Il exprime un point de vue similaire concernant le pèlerinage traditionnel de Rosh HaShana à Ouman, en Ukraine, que le gouvernement a tenté d’arrêter, suscitant une grande colère. Plusieurs milliers de personnes ont essayé de s’y rendre malgré tout, les personnes infectées retournant apparemment en Israël à bord de plusieurs avions.
« Il y a des gens qui croient que s’ils ne vont pas à Ouman, leur année entière est brisée », a déclaré Meshi-Zahav. « Il y avait des solutions. Ils auraient pu ne pas ramener les gens avant que tout le monde soit testé négatif, mais ils n’y ont pas pensé ».

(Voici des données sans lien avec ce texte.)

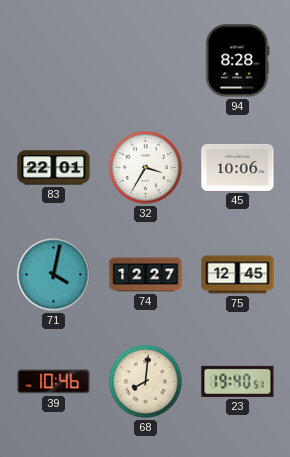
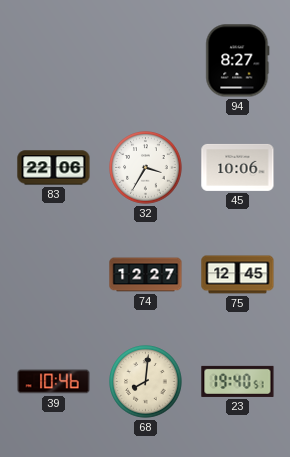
94: 8:28 -> 8:27
83: 22:01 -> 22:06
71: 4:02 -> none
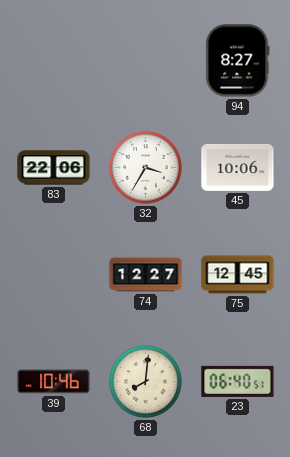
23: 19:40 -> 06:40
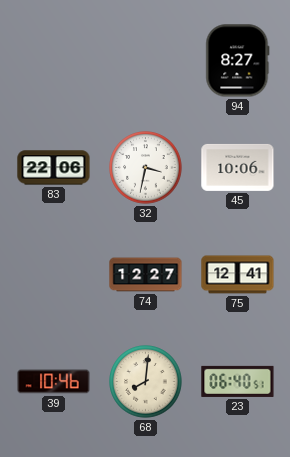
32: 3:35 -> 3:32
75: 12:45 -> 12:41
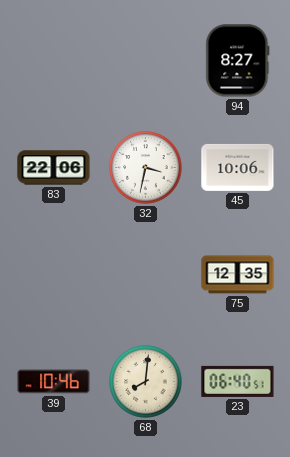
74: 12:27 -> none
75: 12:41 -> 12:35
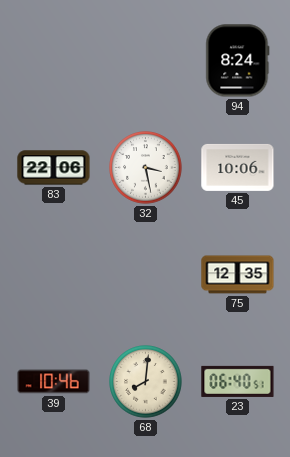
94: 8:27 -> 8:24
32: 3:32 -> 3:28
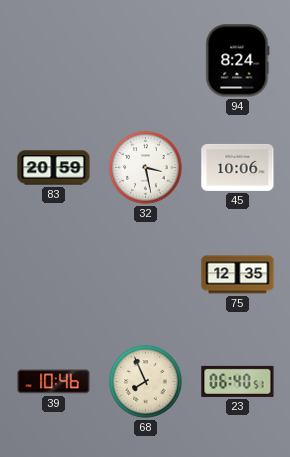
83: 22:06 -> 20:59
68: 8:01 -> 7:56
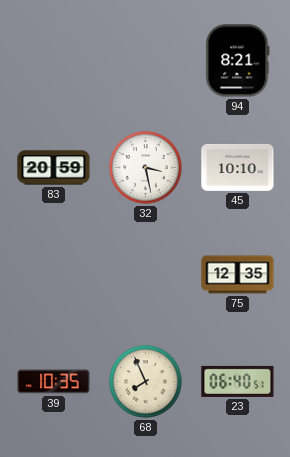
94: 8:24 -> 8:21
45: 10:06 -> 10:10
39: 10:46 -> 10:35
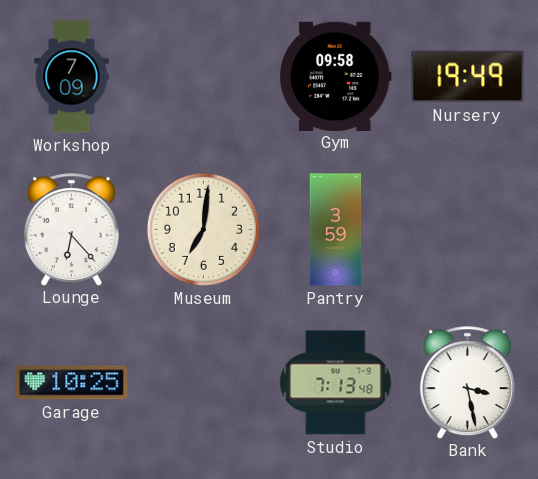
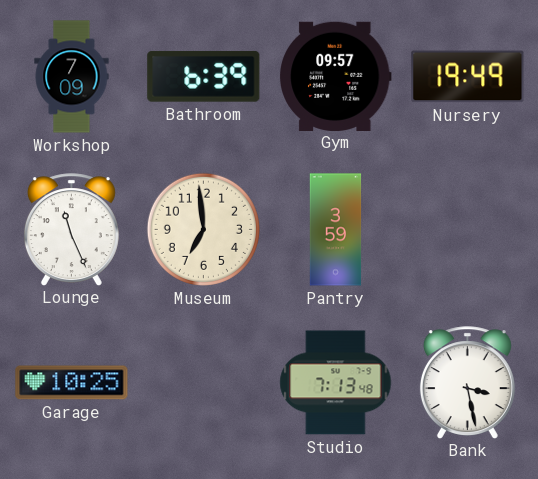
Bathroom: none -> 6:39
Gym: 09:58 -> 09:57
Lounge: 6:23 -> 11:26
Museum: 7:01 -> 6:59
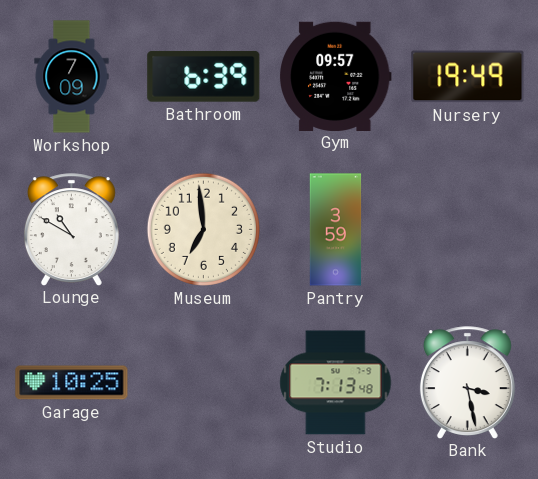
Lounge: 11:26 -> 10:50
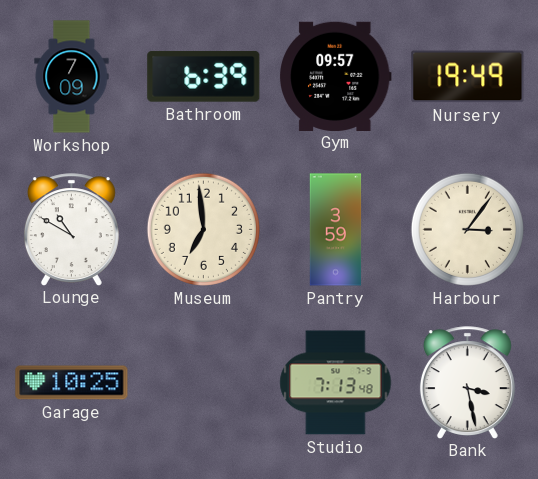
Harbour: none -> 3:06
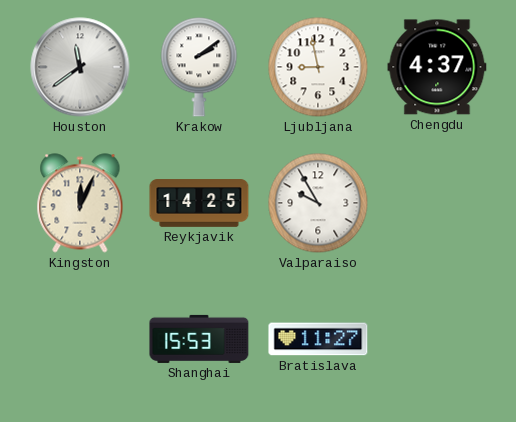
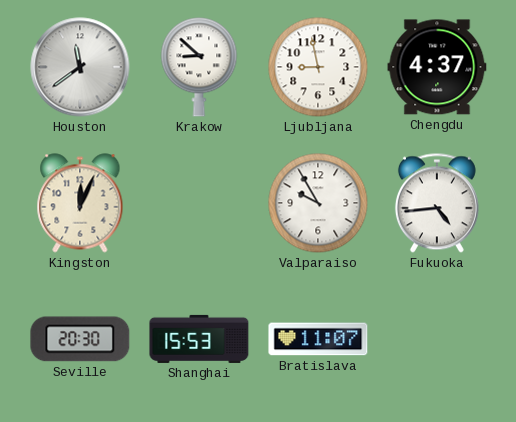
Krakow: 2:09 -> 8:52
Reykjavik: 14:25 -> none
Fukuoka: none -> 4:44
Seville: none -> 20:30
Bratislava: 11:27 -> 11:07
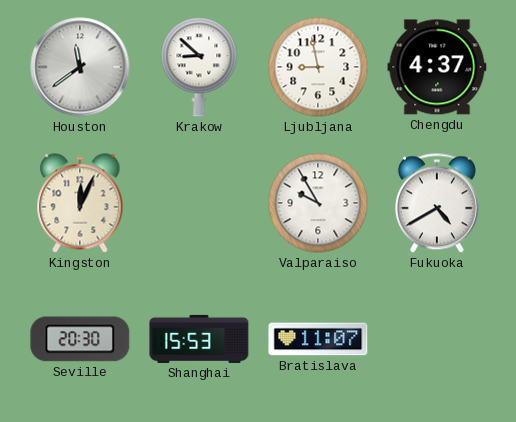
Fukuoka: 4:44 -> 4:40
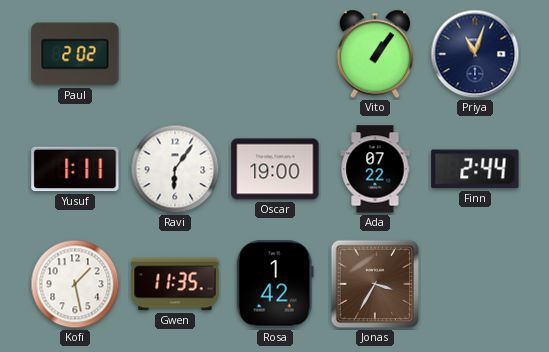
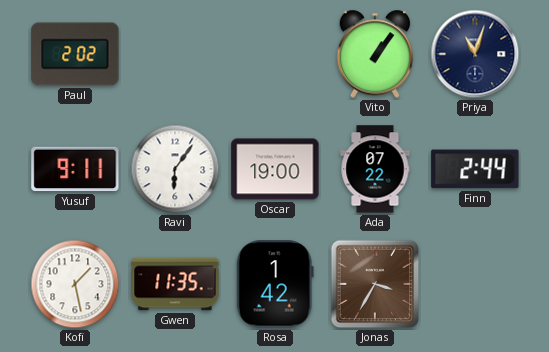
Yusuf: 1:11 -> 9:11
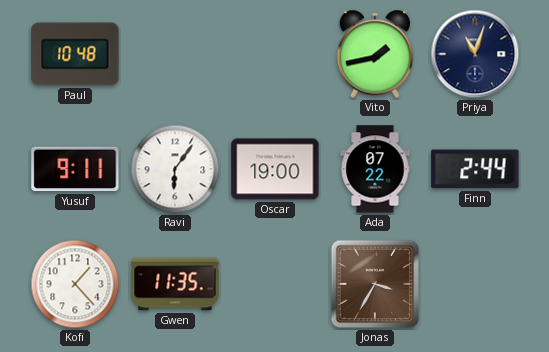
Paul: 2:02 -> 10:48
Vito: 1:06 -> 1:43
Kofi: 1:28 -> 1:23
Rosa: 1:42 -> none
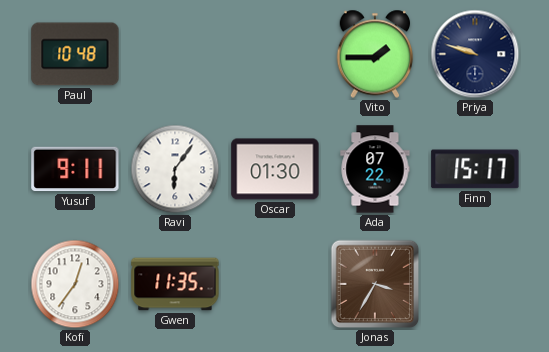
Vito: 1:43 -> 1:45
Priya: 11:03 -> 9:48
Oscar: 19:00 -> 01:30
Finn: 2:44 -> 15:17
Kofi: 1:23 -> 12:36
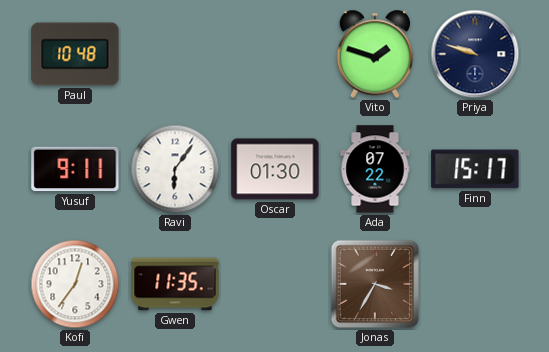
Vito: 1:45 -> 1:48
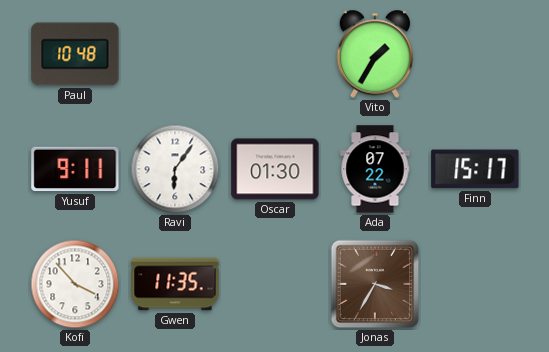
Vito: 1:48 -> 1:35
Priya: 9:48 -> none
Kofi: 12:36 -> 3:53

Un appel à la compréhension
Il a dit que le chemin avait été long entre son passé extrémiste et son rôle actuel, qui le voit plaider pour la compréhension entre les communautés, mais il pense que son histoire a quelque chose à dire aujourd’hui.
« Je viens d’un endroit où tout était noir et blanc, et où tout ce qui était négatif était sioniste et c’étaient les sionistes qui empêchaient le messie de venir », a-t-il dit. Mais il a rejeté cette éducation et est arrivé à l’opinion que la tradition religieuse orthodoxe, qu’il observe toujours scrupuleusement, prône l’unité et la compréhension entre les juifs.
« Aujourd’hui, je m’inquiète de la haine dans notre société », a-t-il déclaré. « Le coronavirus va passer. Nous devons prier pour savoir comment dépasser les divisions, car sans unité, nous ne pouvons pas nous débrouiller dans notre société ».